━━ INPUT DATA
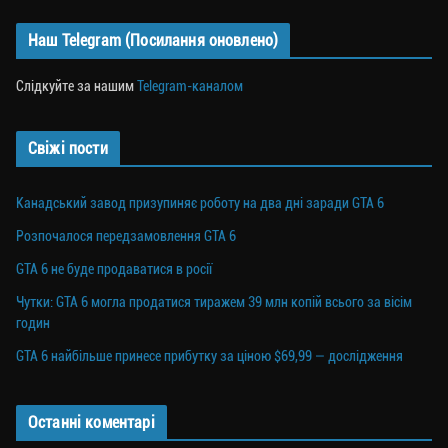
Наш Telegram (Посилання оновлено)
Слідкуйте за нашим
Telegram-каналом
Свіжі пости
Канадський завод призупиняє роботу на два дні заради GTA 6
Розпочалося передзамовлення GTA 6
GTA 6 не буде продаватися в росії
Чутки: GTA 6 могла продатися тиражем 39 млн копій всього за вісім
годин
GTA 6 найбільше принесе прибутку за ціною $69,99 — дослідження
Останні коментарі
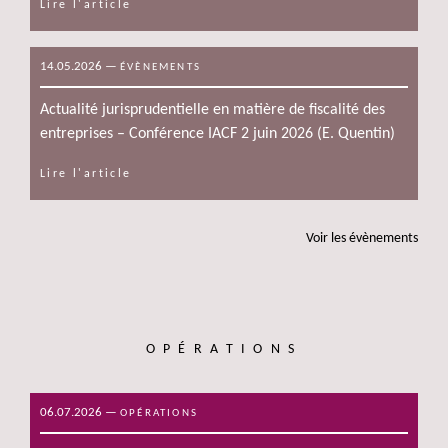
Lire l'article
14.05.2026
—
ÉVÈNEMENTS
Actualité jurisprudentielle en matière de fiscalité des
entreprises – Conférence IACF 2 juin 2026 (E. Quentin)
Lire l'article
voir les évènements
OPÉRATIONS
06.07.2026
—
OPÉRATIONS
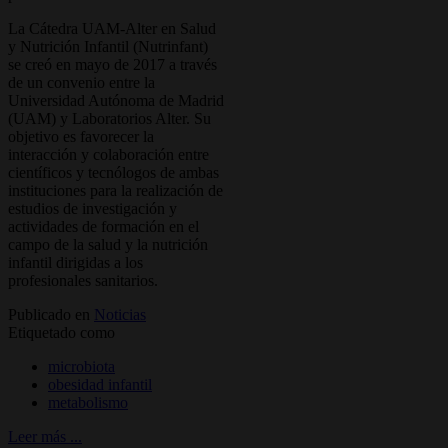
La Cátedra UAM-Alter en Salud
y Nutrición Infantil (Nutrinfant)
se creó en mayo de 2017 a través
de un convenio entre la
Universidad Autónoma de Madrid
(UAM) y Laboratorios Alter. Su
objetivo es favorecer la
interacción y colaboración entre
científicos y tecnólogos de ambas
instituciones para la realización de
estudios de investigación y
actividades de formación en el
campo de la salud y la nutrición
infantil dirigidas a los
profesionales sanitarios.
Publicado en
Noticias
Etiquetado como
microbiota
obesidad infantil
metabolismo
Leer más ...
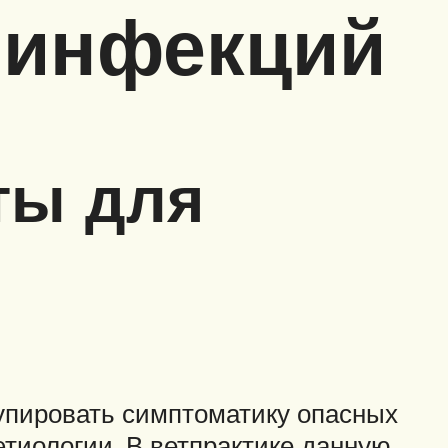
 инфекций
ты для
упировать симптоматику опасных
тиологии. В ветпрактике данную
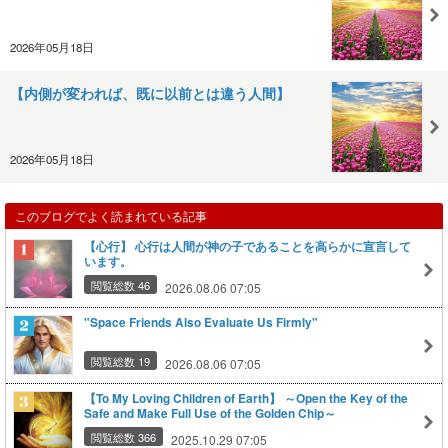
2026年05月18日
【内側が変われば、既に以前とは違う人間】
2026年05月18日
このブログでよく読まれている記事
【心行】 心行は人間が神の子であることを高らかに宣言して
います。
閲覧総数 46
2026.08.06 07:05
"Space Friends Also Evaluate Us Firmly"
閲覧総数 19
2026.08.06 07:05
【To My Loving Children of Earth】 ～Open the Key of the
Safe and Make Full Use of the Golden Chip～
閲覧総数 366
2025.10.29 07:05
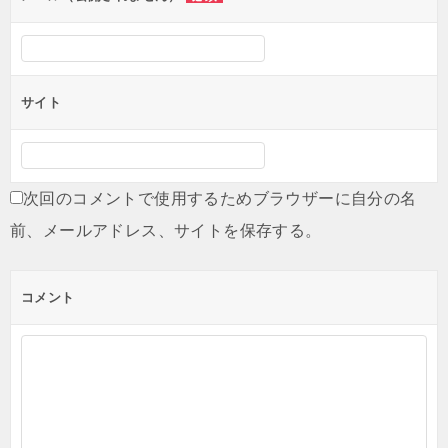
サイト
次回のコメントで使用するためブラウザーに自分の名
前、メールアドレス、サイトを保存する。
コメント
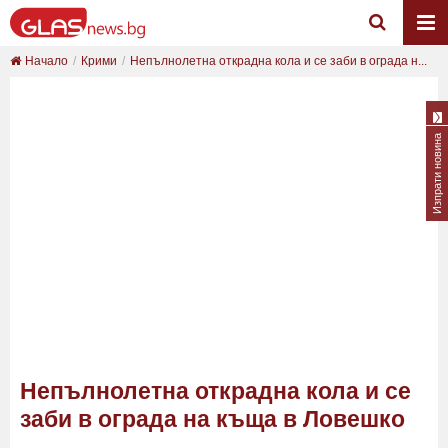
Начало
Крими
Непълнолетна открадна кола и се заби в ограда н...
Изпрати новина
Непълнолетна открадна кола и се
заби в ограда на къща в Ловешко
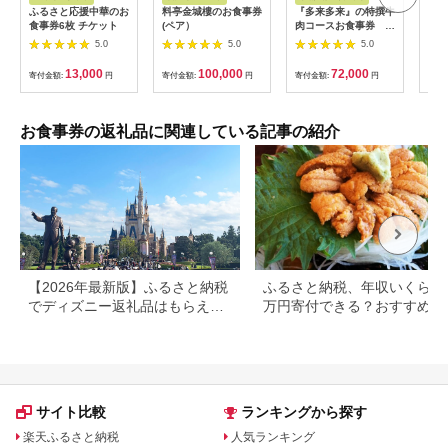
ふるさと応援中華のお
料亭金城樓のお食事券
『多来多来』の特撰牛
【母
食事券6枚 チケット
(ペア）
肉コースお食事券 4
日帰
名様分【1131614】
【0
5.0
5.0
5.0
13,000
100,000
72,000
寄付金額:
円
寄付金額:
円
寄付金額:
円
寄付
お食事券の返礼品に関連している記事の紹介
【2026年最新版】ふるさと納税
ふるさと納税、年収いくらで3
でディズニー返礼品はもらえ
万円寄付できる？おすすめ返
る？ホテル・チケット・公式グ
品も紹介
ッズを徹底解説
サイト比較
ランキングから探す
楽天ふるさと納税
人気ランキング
━━━━
## PROBLEM TO SOLVE
Set the records down again exactly, and omit any picture in them.

## THE ANSWER
Наш Telegram (Посилання оновлено)
Слідкуйте за нашим
Telegram-каналом
Свіжі пости
Канадський завод призупиняє роботу на два дні заради GTA 6
Розпочалося передзамовлення GTA 6
GTA 6 не буде продаватися в росії
Чутки: GTA 6 могла продатися тиражем 39 млн копій всього за вісім
годин
GTA 6 найбільше принесе прибутку за ціною $69,99 — дослідження
Останні коментарі
Lire l'article
14.05.2026
—
ÉVÈNEMENTS
Actualité jurisprudentielle en matière de fiscalité des
entreprises – Conférence IACF 2 juin 2026 (E. Quentin)
Lire l'article
voir les évènements
OPÉRATIONS
06.07.2026
—
OPÉRATIONS
La Cátedra UAM-Alter en Salud
y Nutrición Infantil (Nutrinfant)
se creó en mayo de 2017 a través
de un convenio entre la
Universidad Autónoma de Madrid
(UAM) y Laboratorios Alter. Su
objetivo es favorecer la
interacción y colaboración entre
científicos y tecnólogos de ambas
instituciones para la realización de
estudios de investigación y
actividades de formación en el
campo de la salud y la nutrición
infantil dirigidas a los
profesionales sanitarios.
Publicado en
Noticias
Etiquetado como
microbiota
obesidad infantil
metabolismo
Leer más ...
 инфекций
ты для
упировать симптоматику опасных
тиологии. В ветпрактике данную
2026年05月18日
【内側が変われば、既に以前とは違う人間】
2026年05月18日
このブログでよく読まれている記事
【心行】 心行は人間が神の子であることを高らかに宣言して
います。
閲覧総数 46
2026.08.06 07:05
"Space Friends Also Evaluate Us Firmly"
閲覧総数 19
2026.08.06 07:05
【To My Loving Children of Earth】 ～Open the Key of the
Safe and Make Full Use of the Golden Chip～
閲覧総数 366
2025.10.29 07:05
サイト
次回のコメントで使用するためブラウザーに自分の名
前、メールアドレス、サイトを保存する。
コメント
Начало
Крими
Непълнолетна открадна кола и се заби в ограда н...
Изпрати новина
Непълнолетна открадна кола и се
заби в ограда на къща в Ловешко
ふるさと応援中華のお
料亭金城樓のお食事券
『多来多来』の特撰牛
【母
食事券6枚 チケット
(ペア）
肉コースお食事券 4
日帰
名様分【1131614】
【0
5.0
5.0
5.0
13,000
100,000
72,000
寄付金額:
円
寄付金額:
円
寄付金額:
円
寄付
お食事券の返礼品に関連している記事の紹介
【2026年最新版】ふるさと納税
ふるさと納税、年収いくらで3
でディズニー返礼品はもらえ
万円寄付できる？おすすめ返
る？ホテル・チケット・公式グ
品も紹介
ッズを徹底解説
サイト比較
ランキングから探す
楽天ふるさと納税
人気ランキング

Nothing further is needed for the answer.